Critical points: First, A de novo action under s. 163.3215 (2) should have been the sole means by which a consistency challenge was brought. Why is there no discussion? Has the First District turned consistency questions that turn solely on the interpretation of the plan and zoning regulations into an “essential requirements of law” issue that is not the determination of whether the development order is consistent with the plan? Second, is non-deferential review only available to review the approval of a development order? Is it not available to review the denial of a development order if the developer alleges that the local government’s interpretation of the plan or the zoning ordinance are not justified?

How Do You Challenge Unpermitted Activity?

In Johnson et al v. Gulf County, the 1st District overturned a circuit court's dismissal with prejudice of a neighbor suit claiming improper activities in wetlands.

In one count, the neighbors had claimed under section 163.3215 that the activities violated various provisions of the comprehensive plan.

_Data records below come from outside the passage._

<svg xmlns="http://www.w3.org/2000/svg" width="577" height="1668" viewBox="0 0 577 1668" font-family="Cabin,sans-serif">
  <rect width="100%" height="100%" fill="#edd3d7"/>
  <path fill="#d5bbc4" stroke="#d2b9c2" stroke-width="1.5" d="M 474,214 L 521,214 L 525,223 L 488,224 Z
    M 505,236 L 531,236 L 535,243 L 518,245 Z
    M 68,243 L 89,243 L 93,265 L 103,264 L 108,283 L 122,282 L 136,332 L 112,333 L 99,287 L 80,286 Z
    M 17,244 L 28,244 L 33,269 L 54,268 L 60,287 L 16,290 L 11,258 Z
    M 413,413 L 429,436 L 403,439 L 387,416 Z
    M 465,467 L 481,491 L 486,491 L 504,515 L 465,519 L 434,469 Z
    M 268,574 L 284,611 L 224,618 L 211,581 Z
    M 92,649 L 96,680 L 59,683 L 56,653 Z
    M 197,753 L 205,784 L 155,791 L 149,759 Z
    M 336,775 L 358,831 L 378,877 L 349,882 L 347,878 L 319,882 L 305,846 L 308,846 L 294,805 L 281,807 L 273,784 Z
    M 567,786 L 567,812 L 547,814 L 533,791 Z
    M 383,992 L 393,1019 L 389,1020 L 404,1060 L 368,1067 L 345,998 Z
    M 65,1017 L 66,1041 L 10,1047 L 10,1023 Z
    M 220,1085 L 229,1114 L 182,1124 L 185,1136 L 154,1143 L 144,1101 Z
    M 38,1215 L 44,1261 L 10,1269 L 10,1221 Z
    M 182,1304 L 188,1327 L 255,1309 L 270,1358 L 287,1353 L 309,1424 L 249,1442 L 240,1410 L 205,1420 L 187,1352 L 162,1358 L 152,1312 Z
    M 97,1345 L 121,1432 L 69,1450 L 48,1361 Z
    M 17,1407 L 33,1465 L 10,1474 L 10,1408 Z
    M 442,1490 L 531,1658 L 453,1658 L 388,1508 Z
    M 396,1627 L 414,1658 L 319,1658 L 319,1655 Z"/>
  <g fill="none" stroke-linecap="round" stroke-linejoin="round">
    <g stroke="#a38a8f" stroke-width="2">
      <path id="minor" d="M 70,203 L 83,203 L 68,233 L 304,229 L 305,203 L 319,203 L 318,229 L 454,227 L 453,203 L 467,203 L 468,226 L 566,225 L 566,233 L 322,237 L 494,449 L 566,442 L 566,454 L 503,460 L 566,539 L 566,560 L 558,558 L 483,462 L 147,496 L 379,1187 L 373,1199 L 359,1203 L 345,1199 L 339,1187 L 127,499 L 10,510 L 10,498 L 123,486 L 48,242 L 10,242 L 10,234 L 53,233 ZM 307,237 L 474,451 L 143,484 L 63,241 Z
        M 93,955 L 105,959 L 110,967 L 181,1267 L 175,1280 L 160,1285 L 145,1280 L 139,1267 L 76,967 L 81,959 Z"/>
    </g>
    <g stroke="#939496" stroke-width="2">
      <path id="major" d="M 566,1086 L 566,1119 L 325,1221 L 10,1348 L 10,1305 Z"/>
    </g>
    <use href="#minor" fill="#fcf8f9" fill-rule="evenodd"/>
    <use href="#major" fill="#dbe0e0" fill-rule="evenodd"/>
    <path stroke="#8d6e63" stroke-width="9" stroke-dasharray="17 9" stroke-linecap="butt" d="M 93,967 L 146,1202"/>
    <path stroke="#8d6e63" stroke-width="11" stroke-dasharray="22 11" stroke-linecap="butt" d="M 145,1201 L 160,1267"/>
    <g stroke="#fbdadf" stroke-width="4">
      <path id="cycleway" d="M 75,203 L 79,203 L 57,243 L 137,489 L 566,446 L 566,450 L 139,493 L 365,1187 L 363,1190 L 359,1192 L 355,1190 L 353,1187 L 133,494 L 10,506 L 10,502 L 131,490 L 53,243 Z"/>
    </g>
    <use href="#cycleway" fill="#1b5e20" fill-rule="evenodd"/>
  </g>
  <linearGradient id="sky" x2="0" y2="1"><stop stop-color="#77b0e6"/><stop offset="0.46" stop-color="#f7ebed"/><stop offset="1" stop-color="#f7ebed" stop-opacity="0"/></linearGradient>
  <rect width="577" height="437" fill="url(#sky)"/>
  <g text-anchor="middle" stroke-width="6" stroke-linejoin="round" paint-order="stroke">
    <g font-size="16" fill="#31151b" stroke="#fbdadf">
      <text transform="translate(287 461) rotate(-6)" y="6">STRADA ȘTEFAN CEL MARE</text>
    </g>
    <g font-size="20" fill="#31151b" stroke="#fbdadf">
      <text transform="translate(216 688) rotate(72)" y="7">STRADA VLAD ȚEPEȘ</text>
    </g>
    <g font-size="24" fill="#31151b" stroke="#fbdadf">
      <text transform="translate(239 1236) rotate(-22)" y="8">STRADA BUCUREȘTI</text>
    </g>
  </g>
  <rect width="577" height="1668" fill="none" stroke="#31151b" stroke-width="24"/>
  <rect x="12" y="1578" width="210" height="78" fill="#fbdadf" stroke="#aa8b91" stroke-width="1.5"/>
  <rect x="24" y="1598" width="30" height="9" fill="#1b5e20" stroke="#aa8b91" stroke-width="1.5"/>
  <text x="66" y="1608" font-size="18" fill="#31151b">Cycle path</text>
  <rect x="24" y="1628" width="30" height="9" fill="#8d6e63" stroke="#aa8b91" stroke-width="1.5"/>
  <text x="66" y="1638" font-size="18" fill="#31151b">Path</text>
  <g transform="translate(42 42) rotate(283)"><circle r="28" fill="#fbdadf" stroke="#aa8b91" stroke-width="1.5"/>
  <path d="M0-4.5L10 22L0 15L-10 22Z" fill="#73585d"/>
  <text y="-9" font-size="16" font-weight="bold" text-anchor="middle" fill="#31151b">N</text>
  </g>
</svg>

The problem (like in Das v Osceola County) was that the county never issued a development permit for the activities because the county apparently either views the areas as "not wetlands" or views the activities as not needing permits, even if they are wetlands.

Question 1: is altering wetlands "development" ? Probably, if it is in anticipation of any construction activity - look at 380.04.

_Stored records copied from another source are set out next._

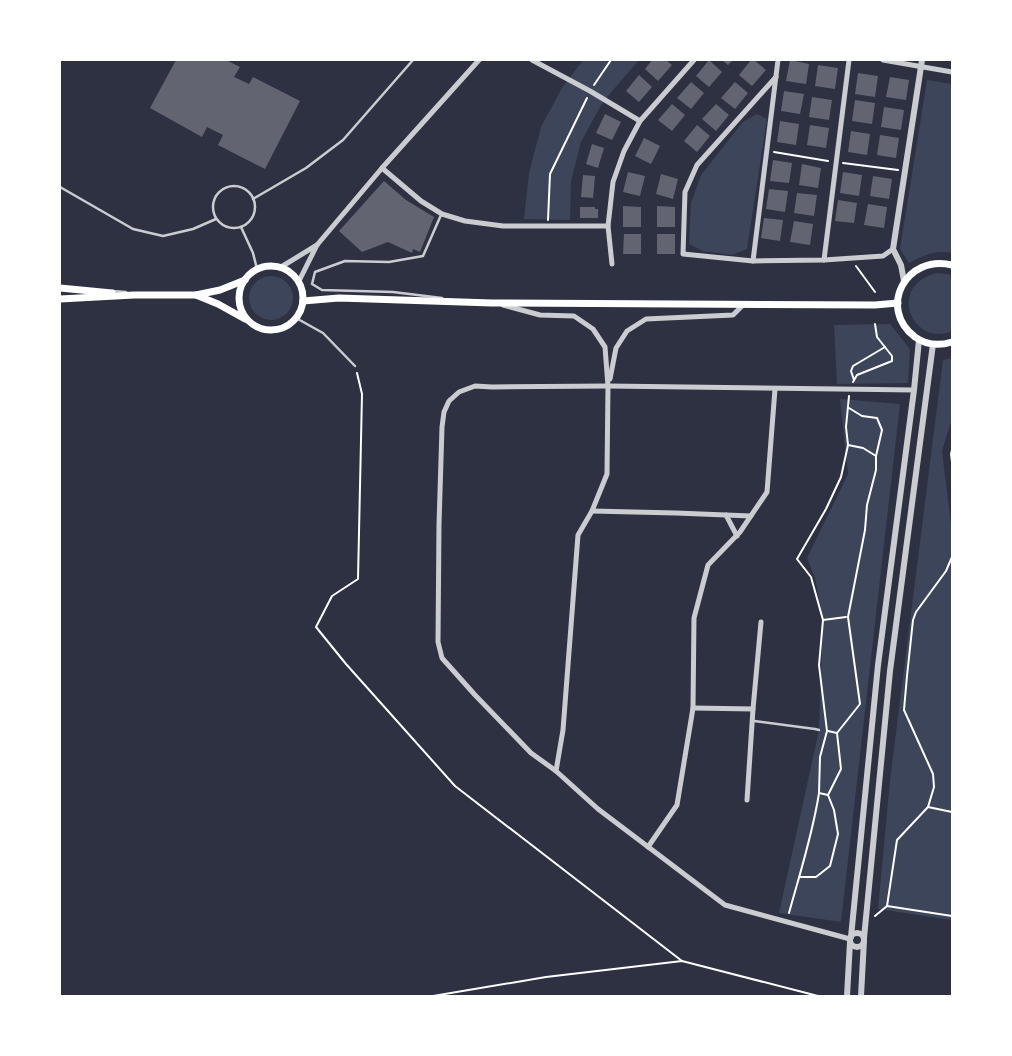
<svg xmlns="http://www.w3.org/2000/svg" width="1012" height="1056" viewBox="0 0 1012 1056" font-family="Rubik,sans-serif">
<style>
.green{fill:#3c4559}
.building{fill:#626471}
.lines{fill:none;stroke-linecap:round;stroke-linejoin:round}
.path{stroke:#fff;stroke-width:2}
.service{stroke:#caccd0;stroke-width:2.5}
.minor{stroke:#caccd0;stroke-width:5}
.tertiary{stroke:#caccd0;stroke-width:6}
.secondary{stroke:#fff;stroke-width:7}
</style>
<rect width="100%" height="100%" fill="#2d3142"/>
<g class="green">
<path d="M583,60H639L608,96L600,107L581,142L571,181L570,220L524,219L529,173L541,127L562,88Z"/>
<path d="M927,80L952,84V253C936,250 923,255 909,263L900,249Z"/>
<path d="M757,114L767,119L747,249L732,255L703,251L689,244L691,203L701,175L743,122Z"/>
<path d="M937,273L947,274L952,276V331C912,348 886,285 937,273Z"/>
<circle cx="271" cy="298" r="22"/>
<path d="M890,324L906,344L910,350L908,383L837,384L834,325Z"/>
<path d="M952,358V419L942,451L952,532V920L878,909L890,780L943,360Z"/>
<path d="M840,399L900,404L841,922L779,913L819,730L823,620L815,578L807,558L848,474Z"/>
</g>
<g class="building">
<path d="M176,60H226L240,67L234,77L249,84L253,77L300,101L265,169L218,145L223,135L207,127L202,137L150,108Z"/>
<path d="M652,60H666L672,65L658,81L645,69Z"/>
<path d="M709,60L722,72L709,87L696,76Z"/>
<path d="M722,60H733L728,65Z"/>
<path d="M751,60H754L766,70L752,86L739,75Z"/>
<path d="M790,60L809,64L806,84L786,81Z"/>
<path d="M818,65L838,68L835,89L815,86Z"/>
<path d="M858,73L878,76L875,97L855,94Z"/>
<path d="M639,75L652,87L639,102L626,91Z"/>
<path d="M890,77L909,80L906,100L886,97Z"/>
<path d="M691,82L704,93L691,109L677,98Z"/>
<path d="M735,82L748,93L735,109L721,98Z"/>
<path d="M784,91L804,94L800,114L781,111Z"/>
<path d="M812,97L832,100L829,120L809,117Z"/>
<path d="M855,100L875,103L872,124L852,121Z"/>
<path d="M672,104L685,115L672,131L658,120Z"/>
<path d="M716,104L729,115L716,131L702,119Z"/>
<path d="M884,107L904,110L901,130L881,127Z"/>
<path d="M605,114L621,122L612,140L596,133Z"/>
<path d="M780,121L799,124L796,145L777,142Z"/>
<path d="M697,125L710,136L697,152L684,141Z"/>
<path d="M810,125L829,128L826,148L807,145Z"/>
<path d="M851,131L870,134L867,155L848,152Z"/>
<path d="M880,135L899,138L896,158L877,155Z"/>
<path d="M644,138L660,146L651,164L635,156Z"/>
<path d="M592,144L604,148L598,168L586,164Z"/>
<path d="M773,160L792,163L789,183L770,181Z"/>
<path d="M802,164L821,168L818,188L799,185Z"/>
<path d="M628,172L645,176L640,196L623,192Z"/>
<path d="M843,172L862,175L859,196L840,193Z"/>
<path d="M661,174L678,179L673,199L656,194Z"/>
<path d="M583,175L595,176L593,198L581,197Z"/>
<path d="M873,176L892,179L889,199L870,196Z"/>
<path d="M384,181L406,200L434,217L420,252L413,249L412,253L388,242L362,252L339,231Z"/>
<path d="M769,189L788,191L785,212L766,209Z"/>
<path d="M797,193L817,195L814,216L794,213Z"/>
<path d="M838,200L857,203L854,223L835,221Z"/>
<path d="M868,204L887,207L884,228L864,225Z"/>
<path d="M623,206L641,207V227H623Z"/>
<path d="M657,206L675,207V227H657Z"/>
<path d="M580,207H595V209H598V218H580Z"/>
<path d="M764,218L783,220L780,241L761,238Z"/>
<path d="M794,221L813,224L810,245L790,242Z"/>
<path d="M624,234H641V254H623Z"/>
<rect x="657" y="234" width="18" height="20"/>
</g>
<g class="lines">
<g class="path">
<path d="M594,85L611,60"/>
<path d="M774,152L828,161"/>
<path d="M843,163L898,170"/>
<path d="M548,220L550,174L587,98"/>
<path d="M856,266L875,292"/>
<path d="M357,373L362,394L358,579L332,596L316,627L346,664L455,786L682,961"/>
<path d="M854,380L851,371L853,366L885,347"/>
<path d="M853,382L857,375L892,361V356L877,337L875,324"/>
<path d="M849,408L862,416L877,418L882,430L876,456"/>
<path d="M952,450L951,454L952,462"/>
<path d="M952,557L946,571L916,612L913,620L907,676L904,710L933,774L934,787L928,807L952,812"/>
<path d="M823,620L811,577L797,559L826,509L841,477L848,445L846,427L849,396"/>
<path d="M828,731L837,733L841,769L828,795"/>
<path d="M837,733L860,704L848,617L865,530L867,505L876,470V456L863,448L848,445"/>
<path d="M819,793L820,757L827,731L819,665L823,620L846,617"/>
<path d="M928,807L897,840L887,906L952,916"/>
<path d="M789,913C800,873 813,833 819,793L828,795L834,810L838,834L830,866L816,877H799"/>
<path d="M875,916L887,906"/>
<path d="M433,996L546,977L682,961L818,996"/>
</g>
<g class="service">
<circle cx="234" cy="207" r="21"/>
<path d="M60,187L133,229L163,236L193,229L216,219"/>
<path d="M253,199L306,168L343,140L413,60"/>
<path d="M441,215L423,256L389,262L345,261L315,272L312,284L322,290L393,292L442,298"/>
<path d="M241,227L253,253L257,269"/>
<path d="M112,291L126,292"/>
<path d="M296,318L323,333L355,366"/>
<path d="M754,721L815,729L819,730"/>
</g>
<g class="minor">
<path d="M532,60L590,91L640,121"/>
<path d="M883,60L952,72"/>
<path d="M776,77L697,165L685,192L683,254L753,261L824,260L883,256L893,249"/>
<path d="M382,168L421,201L442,214L465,221L503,226H608"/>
<path d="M824,260L849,60"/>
<path d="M753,261L778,60"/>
<path d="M612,264L608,226L613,182L624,151L640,121L694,60"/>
<path d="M281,267L317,245"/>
<path d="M299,281L317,245L382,168L479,60"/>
<path d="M503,305L540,315L574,316L593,329L605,347L608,386L607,474L592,511L578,535L563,730L556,771"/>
<path d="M610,379L616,348L627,331L646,319L733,315L743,305"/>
<path d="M592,511L676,513L751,516"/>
<path d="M726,515L737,536"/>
<path d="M693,708L753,709L761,622"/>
<path d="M747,800L753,709"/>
<path d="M648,847L677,805L693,708L694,618L708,565L740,532L767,492L775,389"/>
<path d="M850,939L725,905L598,809L556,771L531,753L475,695L442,658L438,642L439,525L442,427L444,412L449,401L459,392L475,386L492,387L608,386L914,390"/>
</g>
<g class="tertiary">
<path d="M904,281L901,265L893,249L922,60"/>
<circle cx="857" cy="940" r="7"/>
<path d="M851,937L878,665L914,390L919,340"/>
<path d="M864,938L890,671L933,344"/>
<path d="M847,996L850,942"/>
<path d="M861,996L864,940"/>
</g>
<g class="secondary">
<path d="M952,265C906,254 877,308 915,337C926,345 939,346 952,342"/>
<circle cx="271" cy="298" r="32"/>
<path d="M60,288L112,293"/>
<path d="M196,295L218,304L245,319"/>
<path d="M60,299L134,295H196L220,290L245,280"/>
<path d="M303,301L339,298L492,303L875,305L898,303"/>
</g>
</g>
<rect width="1012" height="1056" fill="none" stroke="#ffffff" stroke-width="122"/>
</svg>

Question 2: if a local government fails to issue a "development order" to control an activity that constitutes "development," what is the remedy? Under Das v. Osceola County, the right under the statute to get temporary relief or relief to "prevent action" on a development order led the court to conclude that there was an obligation to issue some kind of public document that constituted an authorization to develop so that it could be challenged. In that case (which involved a pipeline), the County then issued a letter authorizing the activity (which the complaining neighbors then did not timely challenge b/c they thought they had the right to something more - oops, they didn't).

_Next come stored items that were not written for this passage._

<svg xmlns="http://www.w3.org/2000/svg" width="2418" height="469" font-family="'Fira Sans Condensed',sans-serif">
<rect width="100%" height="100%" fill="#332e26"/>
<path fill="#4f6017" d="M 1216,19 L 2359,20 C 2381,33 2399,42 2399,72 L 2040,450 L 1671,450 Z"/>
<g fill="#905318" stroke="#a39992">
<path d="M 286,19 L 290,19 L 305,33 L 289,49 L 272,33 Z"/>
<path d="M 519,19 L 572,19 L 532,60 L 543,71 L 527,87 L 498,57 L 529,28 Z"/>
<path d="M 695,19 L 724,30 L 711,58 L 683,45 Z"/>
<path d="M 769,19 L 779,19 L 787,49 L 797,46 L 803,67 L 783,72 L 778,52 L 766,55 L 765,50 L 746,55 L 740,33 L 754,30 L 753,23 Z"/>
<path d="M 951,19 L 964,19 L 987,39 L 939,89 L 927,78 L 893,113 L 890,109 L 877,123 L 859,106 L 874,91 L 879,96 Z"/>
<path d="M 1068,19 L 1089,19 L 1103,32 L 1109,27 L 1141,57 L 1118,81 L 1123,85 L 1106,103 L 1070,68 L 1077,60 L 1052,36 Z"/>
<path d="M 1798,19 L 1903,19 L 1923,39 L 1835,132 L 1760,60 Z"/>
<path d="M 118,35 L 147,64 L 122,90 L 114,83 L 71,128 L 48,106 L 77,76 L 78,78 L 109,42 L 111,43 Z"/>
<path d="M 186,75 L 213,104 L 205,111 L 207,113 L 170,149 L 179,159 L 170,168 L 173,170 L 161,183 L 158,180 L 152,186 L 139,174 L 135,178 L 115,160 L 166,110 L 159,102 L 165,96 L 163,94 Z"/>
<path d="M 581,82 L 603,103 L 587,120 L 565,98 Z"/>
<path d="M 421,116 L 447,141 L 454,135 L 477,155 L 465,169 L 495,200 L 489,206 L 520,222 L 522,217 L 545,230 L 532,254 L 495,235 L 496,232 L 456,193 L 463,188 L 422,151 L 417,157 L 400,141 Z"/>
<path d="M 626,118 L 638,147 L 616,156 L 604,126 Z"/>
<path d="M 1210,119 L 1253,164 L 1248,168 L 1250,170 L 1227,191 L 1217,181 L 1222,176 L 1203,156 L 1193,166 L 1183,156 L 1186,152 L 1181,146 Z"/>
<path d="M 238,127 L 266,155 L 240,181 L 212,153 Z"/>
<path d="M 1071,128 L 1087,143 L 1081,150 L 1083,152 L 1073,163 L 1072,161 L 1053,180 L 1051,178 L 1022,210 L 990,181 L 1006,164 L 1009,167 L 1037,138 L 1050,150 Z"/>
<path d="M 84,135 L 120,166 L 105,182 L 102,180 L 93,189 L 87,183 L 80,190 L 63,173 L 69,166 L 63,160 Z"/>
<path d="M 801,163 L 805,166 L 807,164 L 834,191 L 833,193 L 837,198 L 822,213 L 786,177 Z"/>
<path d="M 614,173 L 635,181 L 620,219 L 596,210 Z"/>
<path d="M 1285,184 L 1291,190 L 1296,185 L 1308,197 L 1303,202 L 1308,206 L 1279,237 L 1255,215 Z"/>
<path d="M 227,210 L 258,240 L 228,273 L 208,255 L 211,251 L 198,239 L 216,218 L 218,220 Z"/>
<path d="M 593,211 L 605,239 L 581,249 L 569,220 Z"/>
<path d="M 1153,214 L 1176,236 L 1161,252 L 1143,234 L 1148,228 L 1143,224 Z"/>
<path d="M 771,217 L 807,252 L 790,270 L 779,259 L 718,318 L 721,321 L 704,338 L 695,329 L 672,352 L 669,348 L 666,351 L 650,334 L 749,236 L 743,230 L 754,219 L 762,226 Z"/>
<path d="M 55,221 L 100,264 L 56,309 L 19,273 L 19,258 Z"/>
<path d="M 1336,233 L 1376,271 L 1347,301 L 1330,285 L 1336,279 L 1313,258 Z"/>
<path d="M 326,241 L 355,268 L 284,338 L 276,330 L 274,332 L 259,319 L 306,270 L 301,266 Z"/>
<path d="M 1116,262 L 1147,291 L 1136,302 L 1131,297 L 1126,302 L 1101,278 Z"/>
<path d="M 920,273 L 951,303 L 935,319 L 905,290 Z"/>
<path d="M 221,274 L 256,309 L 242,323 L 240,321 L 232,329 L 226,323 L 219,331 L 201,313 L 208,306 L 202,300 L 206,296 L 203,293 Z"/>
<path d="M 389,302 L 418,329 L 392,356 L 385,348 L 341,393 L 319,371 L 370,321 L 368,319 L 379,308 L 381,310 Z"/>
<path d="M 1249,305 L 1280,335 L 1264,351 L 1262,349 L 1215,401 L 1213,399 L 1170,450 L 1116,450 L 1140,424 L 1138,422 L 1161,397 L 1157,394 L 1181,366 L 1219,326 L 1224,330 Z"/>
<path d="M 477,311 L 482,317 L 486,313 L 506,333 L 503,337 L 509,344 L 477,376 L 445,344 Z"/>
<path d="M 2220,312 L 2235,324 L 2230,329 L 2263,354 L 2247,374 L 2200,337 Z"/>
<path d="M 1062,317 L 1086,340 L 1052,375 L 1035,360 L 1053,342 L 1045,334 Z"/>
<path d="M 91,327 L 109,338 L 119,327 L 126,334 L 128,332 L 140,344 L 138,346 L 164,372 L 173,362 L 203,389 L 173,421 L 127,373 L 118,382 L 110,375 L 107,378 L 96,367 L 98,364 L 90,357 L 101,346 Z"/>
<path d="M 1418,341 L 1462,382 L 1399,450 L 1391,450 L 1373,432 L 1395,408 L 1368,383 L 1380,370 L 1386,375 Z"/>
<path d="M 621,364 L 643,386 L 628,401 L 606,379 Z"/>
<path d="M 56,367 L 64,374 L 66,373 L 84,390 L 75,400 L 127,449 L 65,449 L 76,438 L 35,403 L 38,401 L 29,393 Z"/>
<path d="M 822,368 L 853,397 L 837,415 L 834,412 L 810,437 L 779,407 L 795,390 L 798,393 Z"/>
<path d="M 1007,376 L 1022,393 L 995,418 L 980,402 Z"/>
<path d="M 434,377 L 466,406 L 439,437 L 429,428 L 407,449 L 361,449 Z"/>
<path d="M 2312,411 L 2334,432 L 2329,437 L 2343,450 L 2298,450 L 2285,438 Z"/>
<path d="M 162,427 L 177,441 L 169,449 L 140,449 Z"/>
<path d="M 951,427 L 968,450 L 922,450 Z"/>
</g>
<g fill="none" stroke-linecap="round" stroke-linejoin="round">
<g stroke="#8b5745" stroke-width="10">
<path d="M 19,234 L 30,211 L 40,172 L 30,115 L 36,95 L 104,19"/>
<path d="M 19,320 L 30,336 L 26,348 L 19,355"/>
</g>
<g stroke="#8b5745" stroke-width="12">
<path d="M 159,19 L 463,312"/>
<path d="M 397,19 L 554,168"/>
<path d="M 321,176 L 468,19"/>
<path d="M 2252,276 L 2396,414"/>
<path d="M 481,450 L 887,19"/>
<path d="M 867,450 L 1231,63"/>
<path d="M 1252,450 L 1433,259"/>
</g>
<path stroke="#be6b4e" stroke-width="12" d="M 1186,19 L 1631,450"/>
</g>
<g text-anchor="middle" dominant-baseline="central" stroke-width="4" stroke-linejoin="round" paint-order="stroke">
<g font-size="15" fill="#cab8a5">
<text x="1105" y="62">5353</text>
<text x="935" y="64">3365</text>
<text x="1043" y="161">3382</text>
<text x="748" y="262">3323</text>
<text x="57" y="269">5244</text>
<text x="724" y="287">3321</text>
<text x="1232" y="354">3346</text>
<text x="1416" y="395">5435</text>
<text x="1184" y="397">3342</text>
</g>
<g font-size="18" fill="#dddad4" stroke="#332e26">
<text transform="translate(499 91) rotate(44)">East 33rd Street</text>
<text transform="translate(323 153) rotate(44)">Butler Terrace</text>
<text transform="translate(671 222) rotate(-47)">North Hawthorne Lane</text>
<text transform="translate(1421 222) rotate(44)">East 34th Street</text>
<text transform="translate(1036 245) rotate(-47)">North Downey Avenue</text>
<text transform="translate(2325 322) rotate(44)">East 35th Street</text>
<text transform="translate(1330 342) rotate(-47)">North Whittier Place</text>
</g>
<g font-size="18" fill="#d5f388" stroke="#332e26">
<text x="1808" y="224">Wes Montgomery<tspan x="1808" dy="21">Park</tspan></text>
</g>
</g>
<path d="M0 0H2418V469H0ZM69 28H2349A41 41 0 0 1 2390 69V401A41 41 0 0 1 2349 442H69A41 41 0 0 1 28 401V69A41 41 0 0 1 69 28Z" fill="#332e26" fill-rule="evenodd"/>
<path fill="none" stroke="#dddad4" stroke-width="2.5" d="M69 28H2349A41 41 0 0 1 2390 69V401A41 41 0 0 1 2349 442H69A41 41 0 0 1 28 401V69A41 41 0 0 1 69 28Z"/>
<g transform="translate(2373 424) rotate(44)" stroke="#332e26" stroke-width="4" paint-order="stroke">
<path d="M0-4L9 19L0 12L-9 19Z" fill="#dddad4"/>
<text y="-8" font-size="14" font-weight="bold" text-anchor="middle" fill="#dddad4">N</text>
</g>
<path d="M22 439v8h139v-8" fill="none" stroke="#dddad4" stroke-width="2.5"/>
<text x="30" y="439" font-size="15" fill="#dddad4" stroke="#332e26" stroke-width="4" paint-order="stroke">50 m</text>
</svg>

Here, it would seem that at the least the neighbors could write the county demanding that some authorization to proceed be granted, so that the same could be challenged.

Alternatively, the 1st DCA seemed to be leaving the door open to the Johnson's to try to re-pled nuisance. Here's an interesting question: is there a cause of action for "per se" nuisance where an activity (a) constitutes development; (b) does not have or does not require a "development order" under local land development regulations. and (c) is claimed to be inconsistent with the plan? There is a very good argument that there is a such a claim, so long as the plaintiff can establish common-law standing to bring the claim. The "exclusive" jurisdiction provision of 163.3215 applies only to claims that development orders are inconsistent with the plan, and it is clear from various provisions, including 163.3194, that developing inconsistent with the plan is unlawful.

It will be very interesting to see how this one proceeds on remand.

3d DCA - 30 Days for 163.3215 Challenge Runs from Filing with Clerk

In 5250 v. Stebbins, here's the link, the 3d DCA held that the time for filing a challenge under s. 163.3215, like a cert appeal, runs from the filing of the order with the clerk. As the court noted:
Section 163.3215(3) provides that the de novo action "must be filed no later
than 30 days following rendition of a development order." We conclude, in this
case of first impression, that the triggering event for "rendition" is when the
City Clerk entered the development order, not when the mayor signed the order.

The languge was changed in 2002 to include the "rendition" term, the court noted the legislative history, which included staff analysis to indicate that this was intended to make the time frame concurrent with the applicable rules of court. The appellate rules define rendition as occuring when the order is filed with the clerk to the tribunal.

A decision that simplifies life for all of us. Now, the only filing date that runs from the date of the action, rather than the date of the rendition, is the 30 days to file a challenge to a small scale plan amendment.